Vulnerable sites could be forced to serve malicious content, despite CSP protections
CSP was developed to provide an added layer of security against cross-site scripting (XSS) and content injection attacks by enabling site admins to restrict the loading of resources according to the security policy.
The idea behind the protection is that even if a page has an XSS vulnerability, it is prevented from executing untrusted – and potentially malicious – content.
This mechanism, however, was found to be flawed on sites that have a script-src policy of 'strict-dynamic'.
Japanese security researcher Masato Kinugawa found that if a target website contained an HTML injection flaw, an attacker could inject a reference to a copy of require.js – part of Firefox’s Developer Tools – and then use a known technique leveraging that library to bypass the CSP restrictions on executing injected scripts.

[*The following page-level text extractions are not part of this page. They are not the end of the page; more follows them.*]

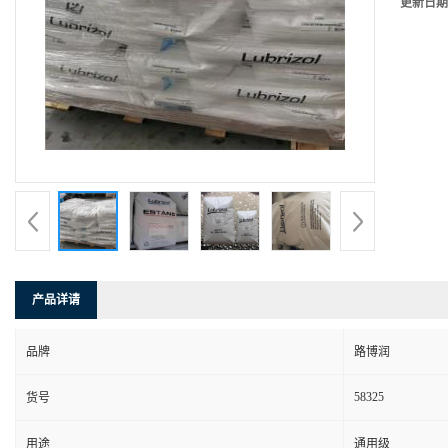
更新日期
产品详请
品牌
路博润
58325
货号
用途
通用级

“No matter how strictly you set the CSP rules, the web-accessible resources of the extension is loaded ignoring the CSP,” said the researcher, who went public with his findings yesterday.
Thankfully, this bug was disclosed responsibly and Mozilla has already fixed the issue in Firefox 60 – the latest version of its open-source browser.
While the flaw is certainly moderate in comparison to others found in Mozilla’s latest security alert, Kinugawa’s discovery once again highlights the idea that CSP should not be considered a panacea to all XSS-related vulnerabilities.
“This latest research comes more than 12 months after a Google study revealed that CSPs could be bypassed on 95% of all websites, demonstrating the ongoing difficulties in implementing this technology,” Paul Johnston, researcher at PortSwigger Web Security, told The Daily Swig.